Contexte

La piste de Bloomfield traverse la forêt pluviale de Daintree sur environ 30 km, reliant les villes de Cape Tribulation et Cooktown, sur la côte est de l’Australie, dans le Queensland. Dès 1984, la construction de cette piste a occasionné une déforestation importante de la zone et a soulevé de vives contestations dans le pays : 82 % des Australiens étaient ainsi favorables à la protection de la forêt pluviale.
Le gouvernement fédéral a adopté plusieurs mesures, telles que l’interdiction de couper les essences de bois de la forêt de Daintree, mais le gouvernement du Queensland s’est fermement opposé à ces dispositions. En effet, la piste permet de relier des petites villes isolées et représente un enjeu touristique et économique important pour la région. De leur côté, les Australiens qui militent pour la fermeture de la piste craignent que la pollution générée par les 4×4 soit charriée par les rivières jusqu’à la grande barrière de corail, située à quelques kilomètres des côtes.

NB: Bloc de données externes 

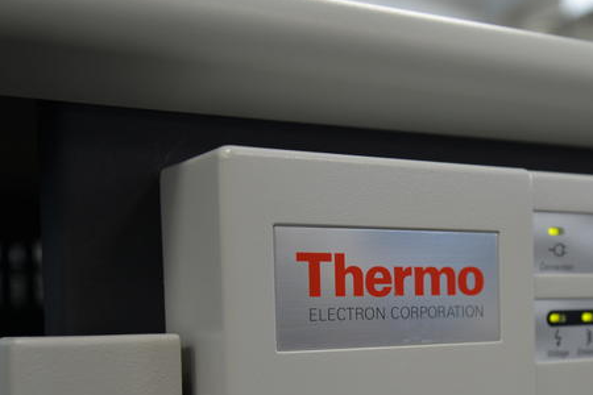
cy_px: 344
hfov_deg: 30.5
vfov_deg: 20.9
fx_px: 1054
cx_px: 495
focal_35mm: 64
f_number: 4
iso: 400
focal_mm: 36
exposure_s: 1/60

En 2000, les pouvoirs publics ont organisé un jury citoyen dans la région afin de délibérer sur cette question épineuse. La méthode employée est celle des sondages délibératifs.
Le jury citoyen
Composition
Le jury était composé de 12 citoyens tirés au sort parmi les 2 000 habitants de la région ayant répondu favorablement à une lettre envoyée par le gouvernement.
Fonctionnement
Avant toute chose, les 12 membres du jury ont répondu à une enquête afin de déterminer leur vision du problème et leur opinion avant de commencer les délibérations.
Le premier jour, le processus du jury citoyen a été présenté aux délibérants, puis ils se sont rendus sur place avec des ingénieurs afin de mieux comprendre les problématiques de terrain autour de la piste de Bloomfield. Les participants pouvaient poser toute question utile aux spécialistes présents.
Le deuxième jour, les citoyens ont discuté avec cinq experts différents autour de plusieurs dimensions techniques : la maintenance, la construction, l’impact régional, l’impact environnemental et l’impact touristique de la piste. Les citoyens ont ensuite débriefé entre eux et ont éventuellement soulevé les points qui méritaient des éclaircissements supplémentaires.
Le troisième jour, les citoyens ont rencontré les représentants des communautés locales et aborigènes pour recueillir leur point de vue sur la piste. À la fin de la journée, les participants ont dû répondre à une enquête pour mesurer l’évolution de leur opinion depuis le début du processus.
Le quatrième et dernier jour, les 12 membres du jury ont délibéré entre eux afin de faire un bilan sur tout ce qu’ils avaient vu et entendu les jours précédents. Enfin, ils ont rédigé un rapport contenant leurs recommandations pour la gestion de la piste de Bloomfield. Ils ont également dû répondre à une dernière enquête afin de voir si leur opinion avait changé depuis la veille.
Globalement, même si aucun consensus clair n’a été atteint, l’opinion des participants était beaucoup moins dispersée à la fin du processus qu’au début. Les délibération et les rencontres avec les parties prenantes ont permis de rassembler les citoyens autour de points de vue similaires.
Résultats
Dans ses recommandations, le jury a préconisé la fermeture de la piste d’ici à 15 ans, le temps d’aménager des itinéraires moins coûteux et préjudiciables pour l’environnement. À long terme, cela devrait favoriser le développement des communautés locales sans porter atteinte au secteur touristique de la zone.
Mais plusieurs membres ont considéré que l’impact environnemental de la piste n’était pas significatif et que la liberté de déplacement des habitants et des touristes relevait d’enjeux plus importants. Leur opinion était cependant plus nuancée qu’au début du processus où ils exprimaient une vive opposition à la fermeture de la piste.
Conclusions
Au début du processus, presque aucun des membres du jury n’était favorable à une fermeture de la piste, certains souhaitant même la bitumer pour ouvrir la circulation à tous les véhicules (et pas seulement aux 4×4).
L’expérience montre bien qu’en donnant suffisamment de temps (quatre jours ici) et suffisamment de moyens (déplacement sur les lieux concernés, rencontre avec des experts et des parties prenantes, accès à de la documentation, etc.) à des citoyens, leur avis peut radicalement changer. En l’occurrence, ils sont ici passés d’une vision qui favorise l’intérêt personnel et le court terme à une vision tournée vers l’intérêt général et le long terme. Une fois de plus, cela souligne l’intérêt des processus délibératifs et du tirage au sort pour résoudre ces questions de société.